• YOUR TASK: Copy out all of the material below, leaving out the pictures, and add 25 to every number in the keypoint answers, including each x and y pixel coordinate and each depth value. Keep the box coordinates and all other text unchanged.

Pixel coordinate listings
··········

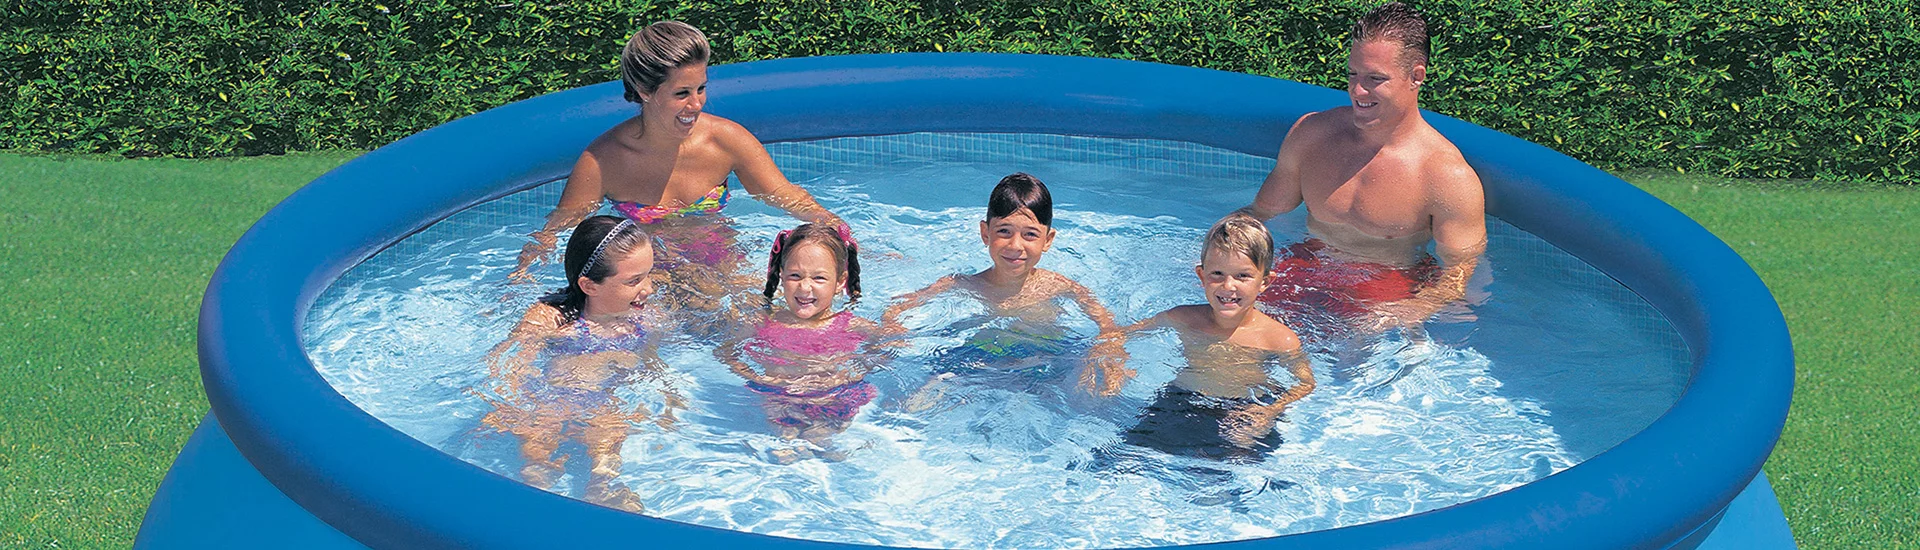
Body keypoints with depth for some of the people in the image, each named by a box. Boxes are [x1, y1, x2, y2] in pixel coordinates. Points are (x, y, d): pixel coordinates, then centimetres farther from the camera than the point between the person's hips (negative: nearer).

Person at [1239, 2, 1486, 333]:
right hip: (1306, 266, 4)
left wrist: (1414, 310, -31)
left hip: (1388, 286, -4)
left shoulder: (1450, 178, -12)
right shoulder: (1310, 132, 5)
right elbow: (1263, 210, 15)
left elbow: (1460, 272, -11)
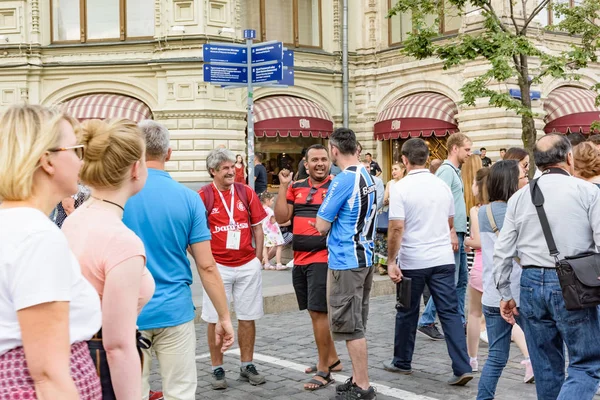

··········

• SOLUTION TO THE PROBLEM:
Body keypoints with depth for some of the people in the image, each named by a box. Boxes are [x1, y1, x2, y2] in pixel coordinates. Points are (x, y, d): pixel coordinates, then centimetres farther from the camera than the point between the person's hips (negative: nearer).

Person at [1239, 2, 1486, 333]:
right hip: (1331, 291, 29)
left wrist: (1439, 335, -6)
left hip: (1413, 311, 21)
left shoulder: (1475, 203, 13)
right shoulder: (1335, 157, 30)
right elbow: (1288, 235, 40)
left elbow: (1485, 297, 14)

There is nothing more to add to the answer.